-- Extracted records follows --

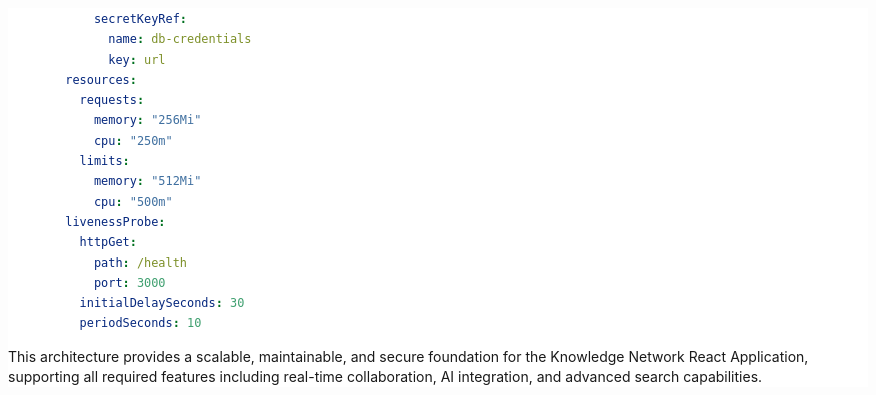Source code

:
 ```yaml
            secretKeyRef:
              name: db-credentials
              key: url
        resources:
          requests:
            memory: "256Mi"
            cpu: "250m"
          limits:
            memory: "512Mi"
            cpu: "500m"
        livenessProbe:
          httpGet:
            path: /health
            port: 3000
          initialDelaySeconds: 30
          periodSeconds: 10
```

This architecture provides a scalable, maintainable, and secure foundation for the Knowledge Network React Application, supporting all required features including real-time collaboration, AI integration, and advanced search capabilities.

-- Extracted records concluded --

Write out the data above in full and exactly, but not the pictures.

* Output for this exercise
Source code

:
 ```yaml
            secretKeyRef:
              name: db-credentials
              key: url
        resources:
          requests:
            memory: "256Mi"
            cpu: "250m"
          limits:
            memory: "512Mi"
            cpu: "500m"
        livenessProbe:
          httpGet:
            path: /health
            port: 3000
          initialDelaySeconds: 30
          periodSeconds: 10
```

This architecture provides a scalable, maintainable, and secure foundation for the Knowledge Network React Application, supporting all required features including real-time collaboration, AI integration, and advanced search capabilities.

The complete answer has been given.